Bobby shoots the Port Commissioner
The second individual whose loyalty was featured in "Hell Followed" was Opie. Through prior episodes, we know that Opie spent time in prison for actions sanctioned by SAMCRO, and throughout that time he failed to provide law enforcement with any information incriminating the club. Nevertheless, SAMCRO has had some internal questions about Opie's ability to "handle" some of the more violent and cut-throat aspects of the business. Opie himself has gone back-and-forth trying to balance SAMCRO with his family's wishes, who would prefer that he choose to be an "honest" man instead of associating with the club.

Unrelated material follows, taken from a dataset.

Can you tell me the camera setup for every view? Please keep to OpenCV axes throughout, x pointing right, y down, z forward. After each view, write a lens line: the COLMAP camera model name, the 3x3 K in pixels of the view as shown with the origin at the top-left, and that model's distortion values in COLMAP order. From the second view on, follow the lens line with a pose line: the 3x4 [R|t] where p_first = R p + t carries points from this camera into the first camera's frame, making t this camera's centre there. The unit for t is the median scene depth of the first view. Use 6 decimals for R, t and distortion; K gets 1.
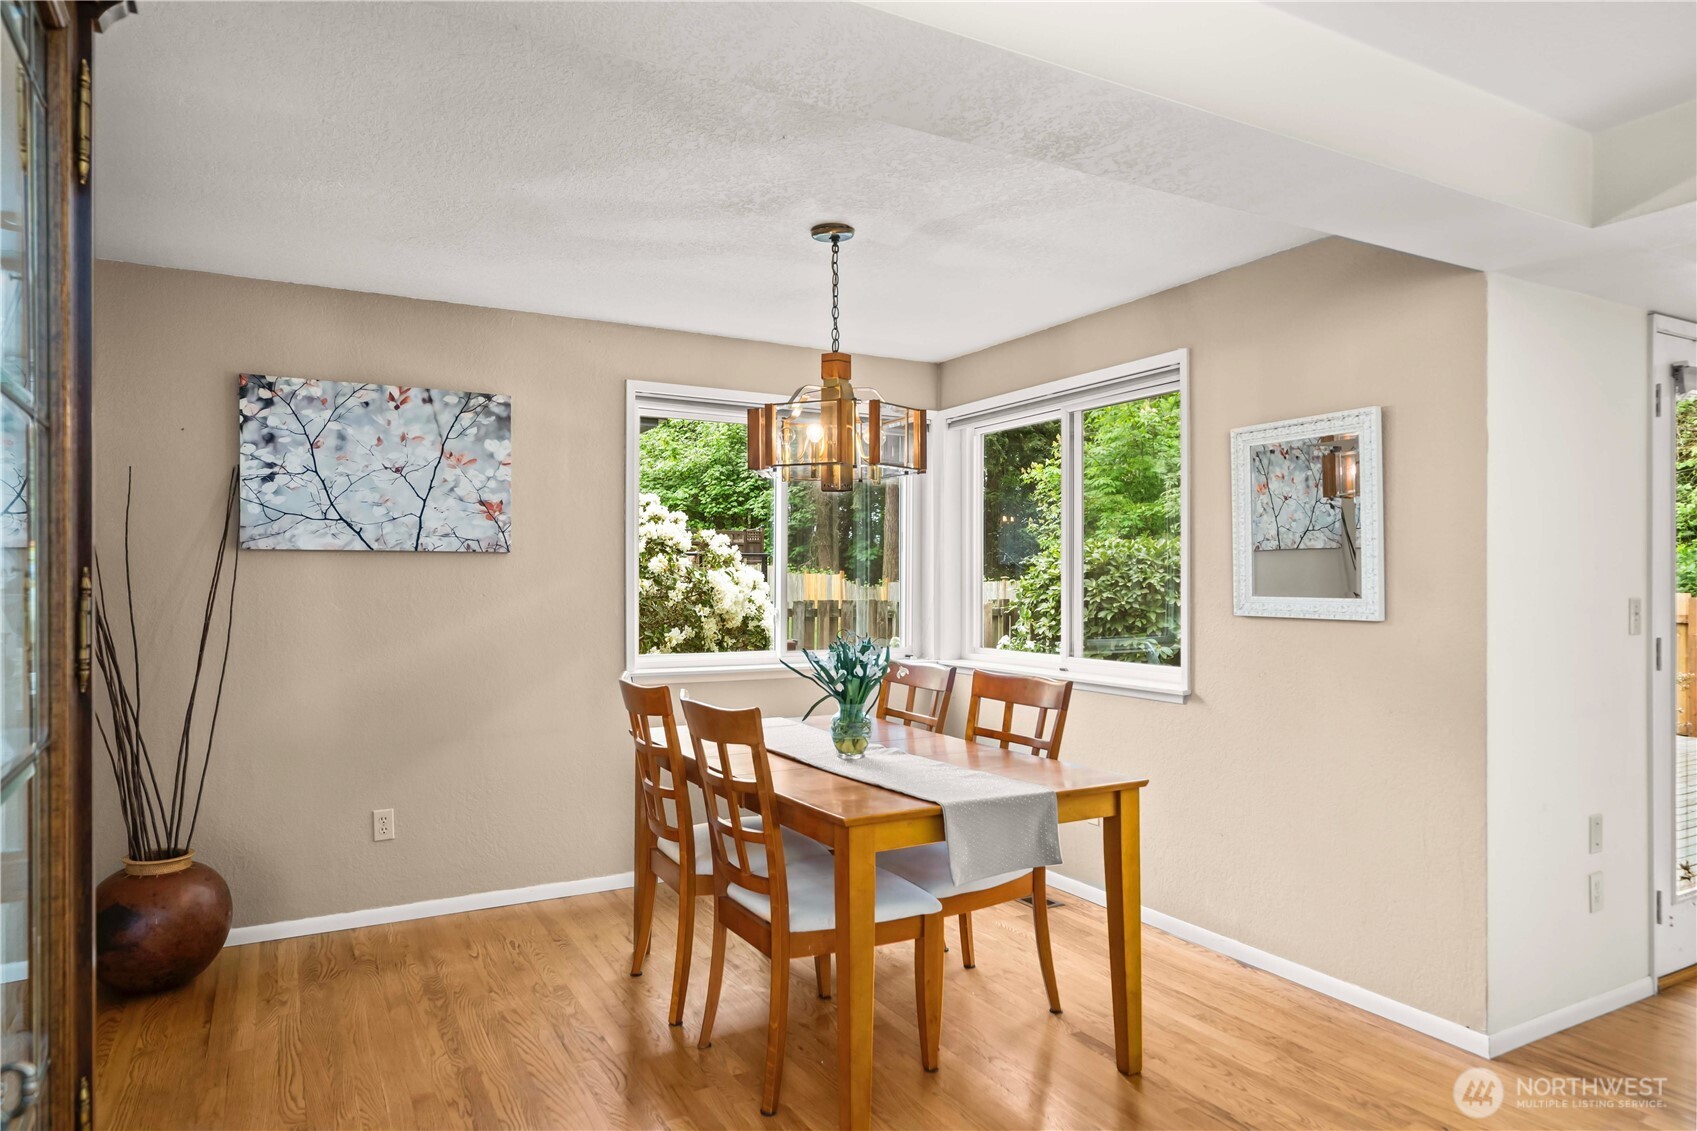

Despite these hesitations, Opie seems to have made up his mind in "Hell Followed" and wants to prove to the club that he is a committed member of SAMCRO. After Cameron Hayes regains consciousness from his wounds, he asks  SAMCRO to murder a Port Commissioner that is a threat to "blow the whistle" on the IRA and their gun shipments. Opie seizes this instance as an opportunity to gain the club's trust and volunteers- along with Bobby and Jax- to take care of the Port Commissioner. After SAMCRO gains the necessary intelligence, they find the Port Commissioner at a motel where Opie confronts him with a gun. However, Opie pauses and is unable to pull the trigger, forcing Bobby to shoot the victim multiple times in the stomach before the three flee the scene of the crime. The hesitation by Opie shows the lack of confidence that he currently has. It could be due to the fact he's been away from SAMCRO and their "ways" for so long, or it could be the guilt that he is choosing this life even though his wife does not approve. Either way, Opie's face and words are that of a man loyal to SAMCRO, but his actions are not telling the same story. Of course, this is reminiscent of the dilemmas that Jax has found himself in over the last few episodes as well. The question is how will Opie handle these issues moving forward? As loyal as Opie may have been while in prison, SAMCRO is not exactly an organization that thrives on patience, especially with regards to their business ventures and business decisions. 

Unser and Clay

Alvarez (with Clay) brokering a deal
The final individual whose actions focus around loyalty is Clay. Now I know what you are thinking- how can you question the loyalty of the leader of SAMCRO? While Clay's actions may not be the most morally acceptable, and may even make audiences angry because of the way they affect certain members of SAMCRO (i.e. Jax), it is hard to argue that Clay has made any decisions that might hinder the club in its entirety. In "Hell 
Followed", Clay asks Chief Unser to summon Alvarez to the police station, so the head of SAMCRO and the Mayans can have a discussion sans bloodbath. This is obviously an interesting tactic, considering Alvarez recently tried to have Clay assassinated, but it once again proves Clay's willingness and desire to limit the bloodshed in Charming. Once Alvarez is brought into the police station, he is obviously surprised to see his nemesis standing before him. However, the two discuss business and strike a deal that allows the Mayans to purchase weapons from SAMCRO in return for an end of all disputes among all charters of the Sons and Mayans. So, what does this have to do with Clay and loyalty? For one, this agreement with the Mayans breaks any bond that Clay may have established with the One-Niners, who SAMCRO used to sell exclusively too.  Secondly, a decision of this magnitude is typically voted on by all members of SAMCRO. With Clay taking it upon himself to strike this agreement, there is likely to be some backlash and second-guessing from members who would have liked to have been privy to the negotiations. With a club that already has shown signs of fraction among its ranks, specifically with regards to Jax and Clay, it will be interesting to see how this "deal" plays a role (if any) in either repairing or further fracturing the  relationship between the two leaders.